**Task directions**
Please write out, word for word, the stretch of the passage on heart rate variability in men and women from "Earlier studies have" through "to be determined.".

**Text segment**
§ §
In the regression analysis, we observed that xBRS and HRV progressively decreased for an increase in SBP, BMI, and WHR in men. However, in women, both xBRS and HRV did not further decrease at higher BP, BMI, and WHR. Earlier studies using autonomic tests with vasoactive drugs have shown that the contribution of the sympathetic nervous system in blood pressure control is larger in men compared to women, which could explain the present findings [27]. Sex differences in the association with BMI can, in part, be explained by differences in body composition between men and women [28]. Taking the sex-specific normal values for WHR of 0.90 for men and 0.85 for women into account, we found similar differences for the relation with WHR, suggesting that this relation is intrinsically different between men and women [29].

Earlier studies have shown that both HRV and BRS predict future cardiovascular events and cardiac mortality in patients with heart failure and coronary artery disease [30, 31]. A recent meta-analysis further showed that HRV is an important predictor for the first cardiovascular event in both women and men [1]. The observed, but disparate, associations of SBP and body composition with sympathovagal balance in men and women in our population support these results. Whether the observed disparities in the association between sympathovagal balance and CVD risk factors between men and women also translate in differences in the predictive value of cardiovascular morbidity and mortality remains to be determined.
§ §
**Records shown**
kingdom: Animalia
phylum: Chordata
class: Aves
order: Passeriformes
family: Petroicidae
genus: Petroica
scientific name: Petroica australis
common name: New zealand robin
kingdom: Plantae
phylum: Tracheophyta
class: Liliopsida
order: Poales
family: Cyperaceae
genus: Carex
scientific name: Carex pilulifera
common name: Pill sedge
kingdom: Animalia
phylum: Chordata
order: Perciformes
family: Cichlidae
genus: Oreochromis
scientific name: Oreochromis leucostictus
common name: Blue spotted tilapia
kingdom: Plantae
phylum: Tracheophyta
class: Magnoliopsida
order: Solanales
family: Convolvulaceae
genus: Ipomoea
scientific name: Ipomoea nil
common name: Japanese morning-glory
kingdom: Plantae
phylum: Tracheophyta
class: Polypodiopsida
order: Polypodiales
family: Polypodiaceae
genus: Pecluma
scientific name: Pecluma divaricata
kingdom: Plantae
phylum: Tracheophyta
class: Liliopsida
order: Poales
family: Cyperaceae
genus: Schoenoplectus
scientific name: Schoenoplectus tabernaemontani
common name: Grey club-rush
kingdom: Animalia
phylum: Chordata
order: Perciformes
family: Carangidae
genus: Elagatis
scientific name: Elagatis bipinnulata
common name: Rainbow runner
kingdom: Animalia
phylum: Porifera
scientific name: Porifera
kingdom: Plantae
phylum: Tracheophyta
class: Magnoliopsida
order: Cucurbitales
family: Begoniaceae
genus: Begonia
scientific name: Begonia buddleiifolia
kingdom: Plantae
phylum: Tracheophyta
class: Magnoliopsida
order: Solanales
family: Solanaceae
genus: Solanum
§ §
**Result**
Earlier studies have shown that both HRV and BRS predict future cardiovascular events and cardiac mortality in patients with heart failure and coronary artery disease [30, 31]. A recent meta-analysis further showed that HRV is an important predictor for the first cardiovascular event in both women and men [1]. The observed, but disparate, associations of SBP and body composition with sympathovagal balance in men and women in our population support these results. Whether the observed disparities in the association between sympathovagal balance and CVD risk factors between men and women also translate in differences in the predictive value of cardiovascular morbidity and mortality remains to be determined.